In [29]:
# !git clone https://github.com/taslimamindia/NERC.git

# Importation

In [30]:
import pandas as pd

import numpy as np

from nltk import word_tokenize, sent_tokenize, download
from nltk.corpus import stopwords
from nltk.stem import WordNetLemmatizer

from gensim.models import Word2Vec

import tensorflow as tf

from keras.layers import Embedding
from keras.utils import to_categorical, pad_sequences

In [31]:
# download('wordnet') # for google colab

# Class define form data.

In [32]:
class Data(object):
    unique_words = {"<PAD>":0}
    unique_ner_tags = {}
    MAX_LENGTH = 200
    VOCAB_SIZE = 100
    def __init__(self):
        self.sentences = []
        self.sentences_num = None
        self.ner_tags = []
        self.ner_tags_num = None
        self.chunk_tags = []
        self.pos_tags = []
        self.x, self.y = None, None
    def word2vec(self, vector_size=100):
        VOCAB_SIZE = vector_size
        word2vec_model = Word2Vec(self.sentences, vector_size=vector_size, window=5, min_count=1, workers=4)
        return word2vec_model   
    def word2idx(self, word:str):
        return Data.unique_words.get(word, None)
    def idx2word(self, index:int):
        for word, value in Data.unique_words.items():
            if index is value: return word
        return None    
    def tag2idx(self, tag):
        return Data.unique_ner_tags.get(tag, None)
    def idx2tag(self, index):
        for tag, value in Data.unique_ner_tags.items():
            if index == value: return tag
        return None
    def unicity(self):
        unique_sent, unique_tag = set(), set()
        [unique_tag.update(tags) for tags in self.ner_tags_num]
        [unique_sent.update(tags) for tags in self.sentences_num]
        max_tags = len(Data.unique_ner_tags)
        max_words = len(Data.unique_words)
        for word in list(unique_sent):
            if Data.unique_words.get(word, None) == None:
                Data.unique_words[word] = max_words
                max_words += 1
        for tag in list(unique_tag):
            if Data.unique_ner_tags.get(tag, None) == None:
                Data.unique_ner_tags[tag] = max_tags
                max_tags += 1


# Loading data

In [33]:
class Loading():
    def __init__(self, data: Data, file):
        self.data = data
        self.load_sentences(file)
        print("Loading successfully")

▶ [GIVEN ENTRIES]:
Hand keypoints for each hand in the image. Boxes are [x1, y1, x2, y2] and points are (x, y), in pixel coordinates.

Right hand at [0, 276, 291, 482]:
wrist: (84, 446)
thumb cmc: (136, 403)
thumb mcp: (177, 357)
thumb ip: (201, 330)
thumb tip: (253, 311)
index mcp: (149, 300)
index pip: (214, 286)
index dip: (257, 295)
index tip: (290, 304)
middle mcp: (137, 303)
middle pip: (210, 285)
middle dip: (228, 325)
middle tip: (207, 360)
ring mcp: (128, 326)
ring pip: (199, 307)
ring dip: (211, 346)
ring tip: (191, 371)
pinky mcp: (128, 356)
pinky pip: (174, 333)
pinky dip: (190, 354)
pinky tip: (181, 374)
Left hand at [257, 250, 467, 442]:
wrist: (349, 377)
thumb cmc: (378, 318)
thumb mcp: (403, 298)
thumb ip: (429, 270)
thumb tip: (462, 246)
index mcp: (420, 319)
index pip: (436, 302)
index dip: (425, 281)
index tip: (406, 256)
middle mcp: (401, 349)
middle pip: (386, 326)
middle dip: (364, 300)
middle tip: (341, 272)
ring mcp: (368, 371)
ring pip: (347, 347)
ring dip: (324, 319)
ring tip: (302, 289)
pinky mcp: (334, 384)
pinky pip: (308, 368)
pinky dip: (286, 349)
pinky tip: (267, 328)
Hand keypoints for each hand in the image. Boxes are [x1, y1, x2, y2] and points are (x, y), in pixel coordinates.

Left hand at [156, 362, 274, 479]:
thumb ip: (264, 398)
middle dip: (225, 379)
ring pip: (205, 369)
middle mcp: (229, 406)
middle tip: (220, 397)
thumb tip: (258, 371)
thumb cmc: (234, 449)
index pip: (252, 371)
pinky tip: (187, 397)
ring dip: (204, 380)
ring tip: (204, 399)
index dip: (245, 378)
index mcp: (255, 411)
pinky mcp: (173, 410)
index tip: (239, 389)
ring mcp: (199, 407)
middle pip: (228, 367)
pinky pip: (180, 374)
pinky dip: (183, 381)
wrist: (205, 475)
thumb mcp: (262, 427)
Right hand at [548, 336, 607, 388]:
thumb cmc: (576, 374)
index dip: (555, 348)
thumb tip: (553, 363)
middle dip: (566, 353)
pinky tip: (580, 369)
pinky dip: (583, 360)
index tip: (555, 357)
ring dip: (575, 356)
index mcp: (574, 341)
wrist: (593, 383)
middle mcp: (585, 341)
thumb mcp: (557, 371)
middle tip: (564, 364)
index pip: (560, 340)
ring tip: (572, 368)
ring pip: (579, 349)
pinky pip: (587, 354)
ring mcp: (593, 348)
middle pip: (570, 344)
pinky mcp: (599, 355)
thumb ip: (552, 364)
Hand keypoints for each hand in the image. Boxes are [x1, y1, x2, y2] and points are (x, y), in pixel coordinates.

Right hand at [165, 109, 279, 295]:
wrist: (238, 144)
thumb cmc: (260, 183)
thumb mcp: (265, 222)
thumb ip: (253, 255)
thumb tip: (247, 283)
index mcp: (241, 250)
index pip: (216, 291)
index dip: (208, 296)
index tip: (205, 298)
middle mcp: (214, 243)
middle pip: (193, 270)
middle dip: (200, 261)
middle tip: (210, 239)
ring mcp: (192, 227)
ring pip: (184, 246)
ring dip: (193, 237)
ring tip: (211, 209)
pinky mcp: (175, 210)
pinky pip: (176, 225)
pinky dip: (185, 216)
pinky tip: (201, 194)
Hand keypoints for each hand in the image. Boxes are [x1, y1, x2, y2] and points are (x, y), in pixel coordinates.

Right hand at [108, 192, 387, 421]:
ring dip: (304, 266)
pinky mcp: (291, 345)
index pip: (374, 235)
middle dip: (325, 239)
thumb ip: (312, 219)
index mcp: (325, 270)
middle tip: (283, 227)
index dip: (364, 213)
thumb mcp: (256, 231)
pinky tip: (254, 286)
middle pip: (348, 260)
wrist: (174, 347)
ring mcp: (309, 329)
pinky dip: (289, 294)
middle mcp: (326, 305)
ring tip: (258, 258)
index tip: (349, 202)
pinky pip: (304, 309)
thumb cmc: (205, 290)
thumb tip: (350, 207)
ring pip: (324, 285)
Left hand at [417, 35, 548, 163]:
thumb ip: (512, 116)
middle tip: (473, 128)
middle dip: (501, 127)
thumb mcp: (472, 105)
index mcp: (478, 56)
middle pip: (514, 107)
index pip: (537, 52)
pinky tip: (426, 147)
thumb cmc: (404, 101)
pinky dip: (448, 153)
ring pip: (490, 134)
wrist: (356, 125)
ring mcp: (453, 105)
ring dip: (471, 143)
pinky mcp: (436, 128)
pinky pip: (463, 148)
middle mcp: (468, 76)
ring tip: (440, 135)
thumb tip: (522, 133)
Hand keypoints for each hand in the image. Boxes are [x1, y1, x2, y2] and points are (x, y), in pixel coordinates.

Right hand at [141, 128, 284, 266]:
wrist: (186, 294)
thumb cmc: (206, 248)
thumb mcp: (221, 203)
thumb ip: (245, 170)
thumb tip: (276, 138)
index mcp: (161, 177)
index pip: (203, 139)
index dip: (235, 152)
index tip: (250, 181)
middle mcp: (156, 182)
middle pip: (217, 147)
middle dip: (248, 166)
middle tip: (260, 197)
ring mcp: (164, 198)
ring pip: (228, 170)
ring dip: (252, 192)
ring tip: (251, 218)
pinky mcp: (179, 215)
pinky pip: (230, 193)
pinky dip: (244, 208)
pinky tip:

▶ [EXERCISE DESCRIPTION]: Can you extract the part of the notebook between "import tensorflow as" and "define form data.", inclusive, keeping every character unchanged? The material above plays no part in what you need to do.

▶ [TASK SOLUTION]:
import tensorflow as tf

from keras.layers import Embedding
from keras.utils import to_categorical, pad_sequences

In [31]:
# download('wordnet') # for google colab

# Class define form data.